It’s summer, a time of picnics, BBQs, social gatherings which all amount to potlucks and you’ve got to bring something. When I was in college working summer jobs for my employer, they knew they could always count on me to sign-up for plates, napkins, cups, or plasticware. Occasionally, when someone beat me to it, I’d bring a 5lb. bag of chips from the El Lago factory for $5 where the chips would come out fresh and steam up the bag. As I grew older and my budget improved, I would venture out into soda and fancier chips whose factories were in exotic places like Purchace, NY.
These days, after much experimentation, I have a handful of dishes that are considered “mine” and that I’m usually asked to bring.
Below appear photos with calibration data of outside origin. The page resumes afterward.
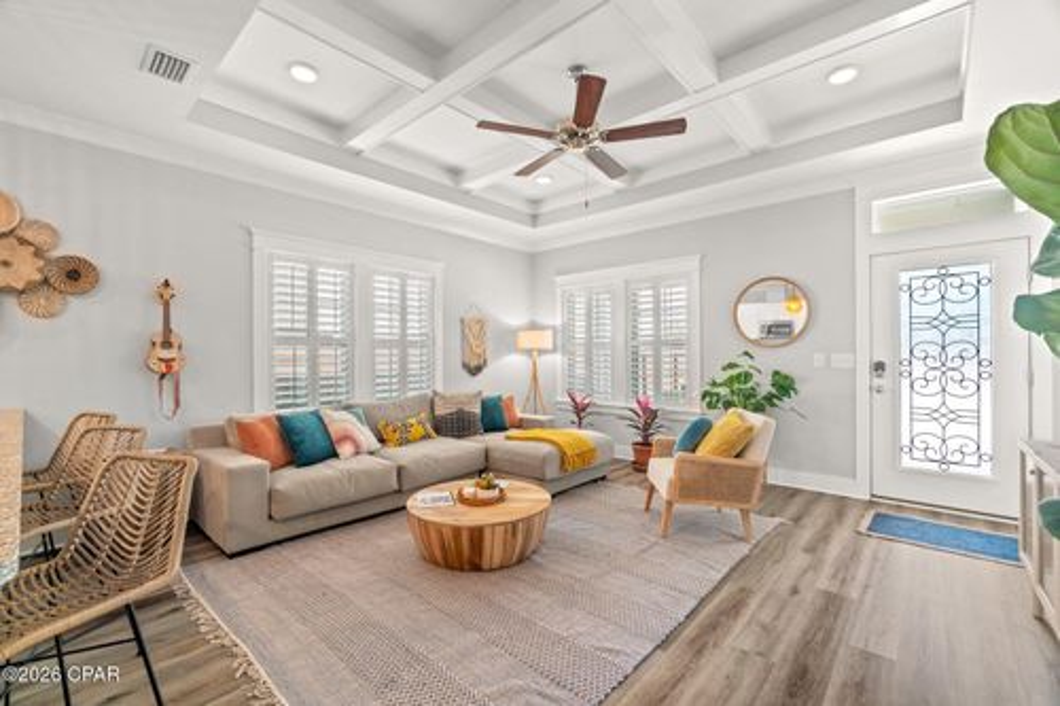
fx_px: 441
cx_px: 530
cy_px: 353
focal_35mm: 15
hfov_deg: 100.4
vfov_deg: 77.3
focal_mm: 10
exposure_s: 1/2
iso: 800
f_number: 8
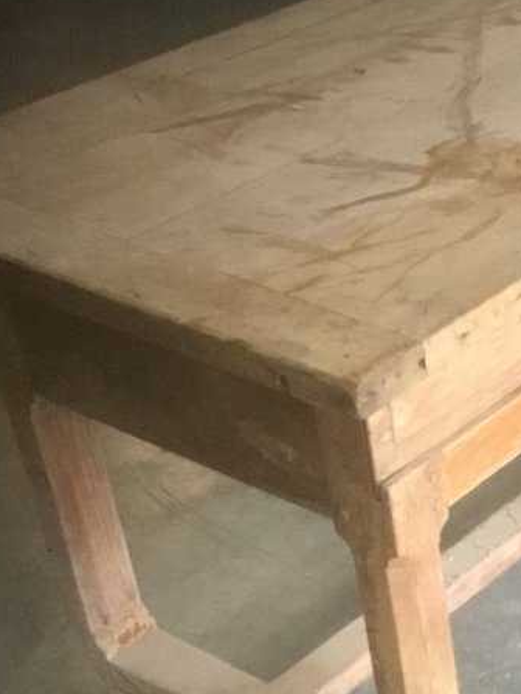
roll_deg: +0.9
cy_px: 511
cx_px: 631
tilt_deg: -32.8
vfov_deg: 23.3
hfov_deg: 17.0
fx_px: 1666
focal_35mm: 83
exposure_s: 1/17
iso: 200
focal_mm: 3.3
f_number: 2.4
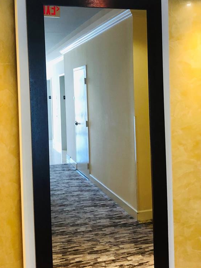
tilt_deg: +2.2
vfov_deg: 41.8
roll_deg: +1.7
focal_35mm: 45
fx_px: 348
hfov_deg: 32.2
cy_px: 105
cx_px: 94
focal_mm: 4
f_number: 1.8
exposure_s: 1/20
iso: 32
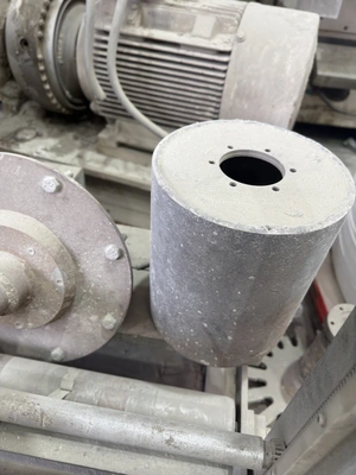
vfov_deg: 71.6
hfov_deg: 56.8
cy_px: 238
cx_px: 178
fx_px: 329
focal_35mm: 24
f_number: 1.78
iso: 200
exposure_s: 1/100
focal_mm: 6.76
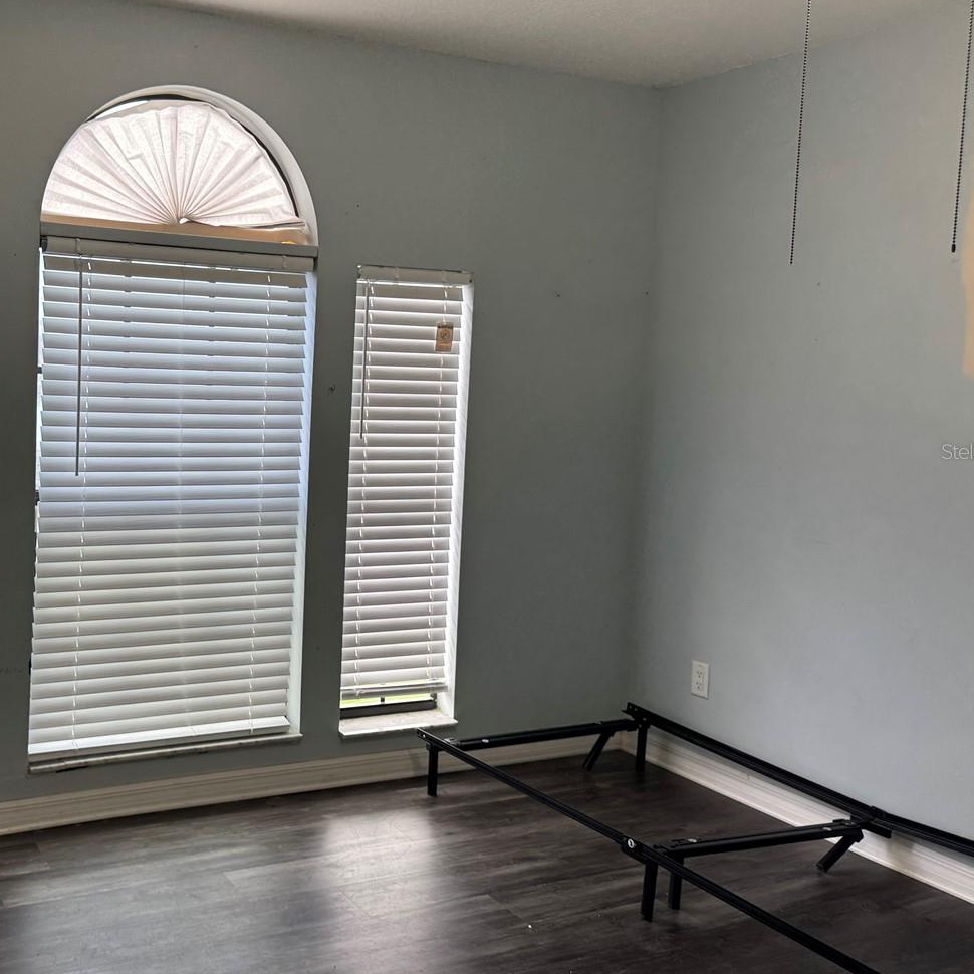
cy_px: 451
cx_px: 233
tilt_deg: -4.1
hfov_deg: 45.4
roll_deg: -1.4
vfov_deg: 47.2
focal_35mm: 35
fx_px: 1114
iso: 100
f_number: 1.78
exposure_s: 1/120
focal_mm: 6.76
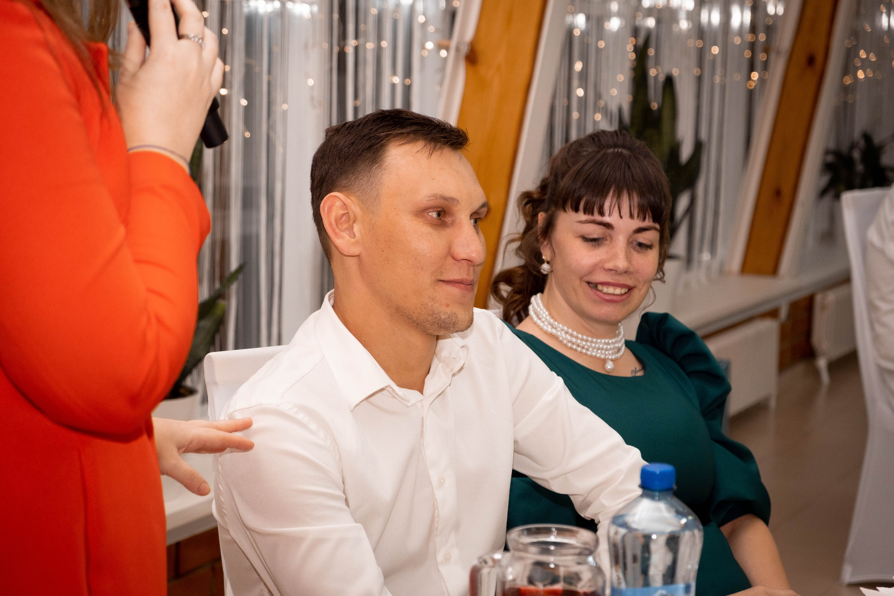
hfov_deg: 24.5
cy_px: 298
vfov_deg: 16.5
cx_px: 447
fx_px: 2061
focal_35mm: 83
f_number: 4
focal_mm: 55
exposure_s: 1/125
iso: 800
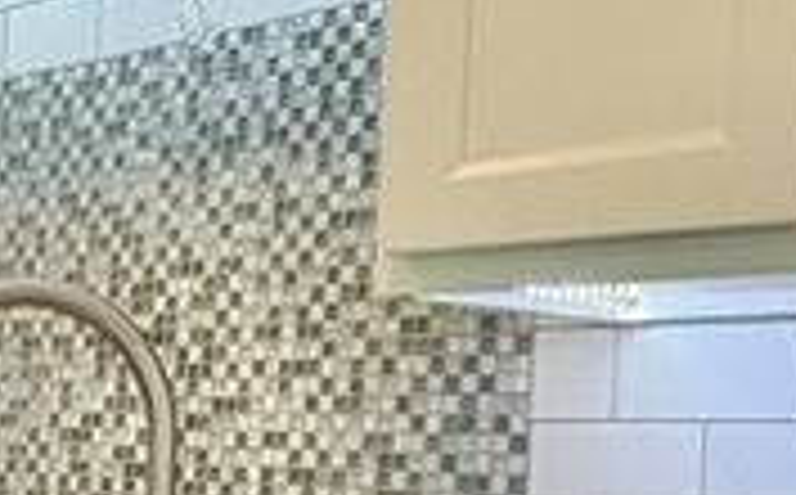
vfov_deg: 14.7
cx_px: -148
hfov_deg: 22.3
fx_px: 1863
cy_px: 558
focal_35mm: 86
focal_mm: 2.22
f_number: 2.2
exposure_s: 1/120
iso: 250
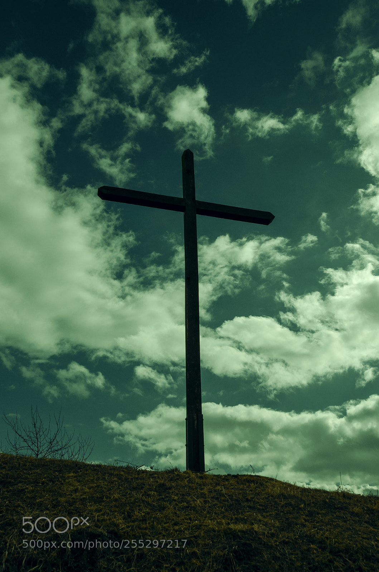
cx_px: 190
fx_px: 476
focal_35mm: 30
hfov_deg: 43.4
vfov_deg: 62.0
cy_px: 286
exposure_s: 1/4000
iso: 400
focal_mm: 20
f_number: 8
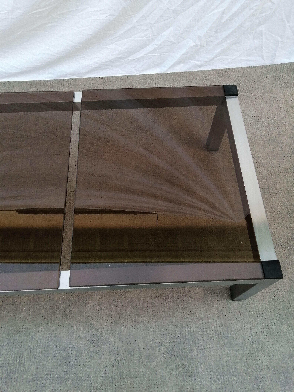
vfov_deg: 67.3
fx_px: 294
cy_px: 196
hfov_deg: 53.1
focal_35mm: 26
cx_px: 147
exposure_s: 1/50
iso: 80
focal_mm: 3.46
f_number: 1.8
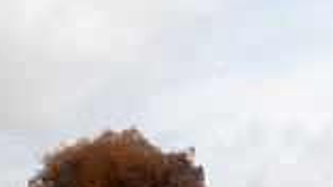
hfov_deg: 13.7
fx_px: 1376
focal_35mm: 156
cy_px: 472
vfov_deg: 7.2
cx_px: 72
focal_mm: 52
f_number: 8
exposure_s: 1/250
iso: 100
However, there is this one I’ve offered on occation that upon suggestion, makes people twitch with uncertaintly – trapped between trying to be polite and overwhelming revulsion. I like to call it “pineapple salad”. There’s probably a better name for it, but I’ll have to pester my aunt to find out what it is. This is something that my mom and her sisters had when they were younger and that they invariably prepared for my cousin and me. Basically, you take a leaf of lettuce and lay it on the plate (I think it’s more a garnish, because I’ve personally never eaten it), center a pineapple ring on top of the lettuce, sprinkle the pineapple with grated cheese and then finish by adding a dollop of mayonnaise. Mmmmm! Just writing about it makes me want to rush out and get some pineapple, I bet you’re having the exact same reaction! Ok, ok, so it sounds “weird”, but honestly it really is fairly tasty.
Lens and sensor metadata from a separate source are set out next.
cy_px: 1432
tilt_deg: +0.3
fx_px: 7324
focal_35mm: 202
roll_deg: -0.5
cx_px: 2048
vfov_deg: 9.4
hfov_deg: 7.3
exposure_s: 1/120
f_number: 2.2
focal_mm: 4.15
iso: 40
Of course, talking about it makes me reminisce about the other dishes my family makes that are frankly better than any other place I’ve ever had them like something as simple as pimiento cheese. If you’ve never had homemade pimiento cheese, then you’ve never had pimiento cheese. My grandmother made the best cornbread stuffing; it’s one of those tastes that taste like Thanksgiving and fortunately both my aunt and mother could reproduce it, although my aunt recently said she made it for a group and no one except her would touch it – they preferred the more traditional stuffing. My grandmother also made these green beans from Kentucky Wonders that were heaven and if anyone knows where to get Kentucky Wonders in town, please let me know – my aunt is looking for them.
I suspect every family has a few of those recipes that no one can do better. For example, Anna’s mother makes the best pound cake. You could reproduce the recipe, but as Anna says, it’s the Puerto Rican spit that her mom adds to the pan that makes the difference. So, unless Anna’s mom starts aspirating into bottles and selling them, you’re just going to have to settle for your inferior pound cake.
Then, of course, you run into the occasional “secret family recipe” that someone will be kind enough to share. When you’re dealing with one of those recipes, there’s a certain etiquette involved. 1) Marvel at it when you’re the lucky recipient of the “secret recipe”. I don’t care if it’s butter on a plate sprinkled with sugar, if it’s got the title “secret recipe”, you marvel and thank the person for offering it to share. 2) Never proclaim, “I can do that, too!” and then whip out some Country Crock and your sugar dish. 3) In fact, if it really is good, try to pressure them into giving you that recipe – it’s both flattering and maybe you can eventually be marveled at, too. (Personally I’ve only been able to get one of those recipes and that’s now “my dish”. I’m holding out for the torte. In fact, this isn’t a hint to that person, but my BIG birthday is coming up and I swear I won’t share.)